Had the officials gone by the rulebook, these violations were enough to slap a closure notice under Section 35 of the West Bengal Fire Services Act and shift the patients to another facility in 24 hours.
They had invoked the section in April 2008 and cancelled the NOC to Ruby Hospital after a check revealed that the sprinklers, fire alarms and water hydrants were defunct. “The hospital was given a fresh NOC after two months when it put all the fire safety norms in place,” a fire department official said.
Debopriyo Biswas, the additional director-general of the department, is the signing authority on no-objection certificates. Asked why his department flouted the norms, Biswas said: “I was in hospital when AMRI’s NOC was renewed as I was nursing a fracture in my leg.”
Sources in the department revealed that Gopal Bhattacharjee, the director of fire services, was in charge in Biswas’s absence. Calls to Bhattacharjee and his deputy Deepak Sarkar went unanswered.
Records with the department revealed that the NOC was issued on August 29, which means firemen should have run a check on the facility in the last week of November but they didn’t.
Although AMRI submitted an affidavit saying the norms would be followed, Friday’s fire revealed that the authorities did not do the needful.

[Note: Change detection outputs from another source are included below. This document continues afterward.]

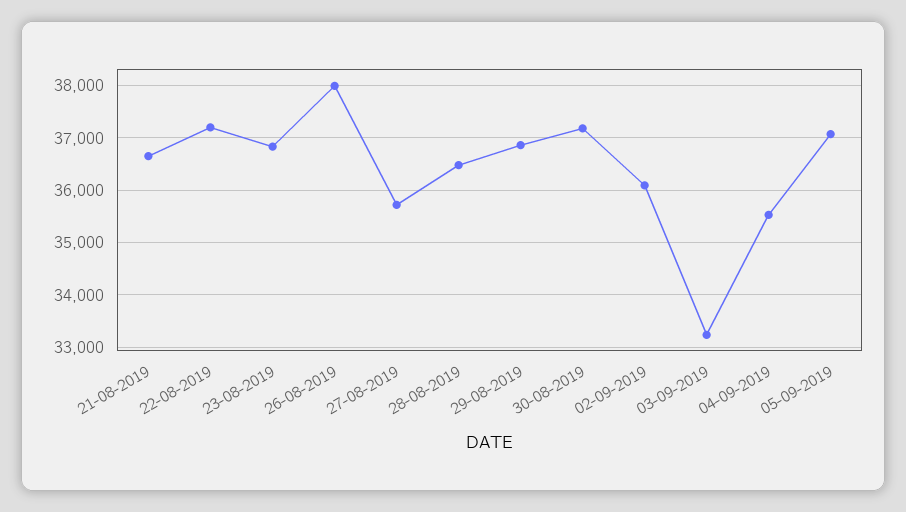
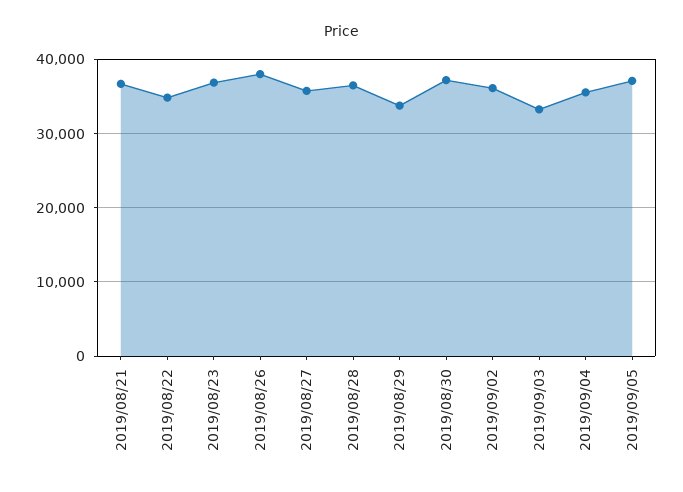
  {
    "21-08-2019": 36600,
-   "22-08-2019": 37200,
+   "22-08-2019": 35000,
    "23-08-2019": 36800,
    "26-08-2019": 38000,
    "27-08-2019": 35800,
    "28-08-2019": 36400,
-   "29-08-2019": 36800,
+   "29-08-2019": 34000,
    "30-08-2019": 37200,
    "02-09-2019": 36000,
    "03-09-2019": 33200,
    "04-09-2019": 35600,
    "05-09-2019": 37000
  }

India’s National Building Code provides guidelines that can protect lives but they need to be enforced. “The question we should be asking is whether building and fire authorities always insist that each and every minute detail in the regulations are followed,” said Avinash Shirode, a civil engineer who was a member of the panel that revised the code in 2005. ( )
Several commercial establishments this newspaper spoke to said fire department officials hardly visited their properties. “In fact, loud hints are dropped that there is no need to spend so much money on fire-fighting equipment. Instead, you are encouraged to pay up and get the certificate. Both sides gain: you pay less and they make good money on the side,” said the owner of a medium enterprise.
Engineer Shirode referred to another problem that requires a mindset change. “When some enthusiastic officials try doing that, it is often seen as harassment.”
An FIR filed by Sarkar detailed how the use of the AMRI upper basement, built for parking cars, was changed without permission from the department concerned, the CMC in this case. The FIR said the vertical opening at each floor level was “not sealed with fire stop” that led to the smoke billowing from the basement to the upper floors.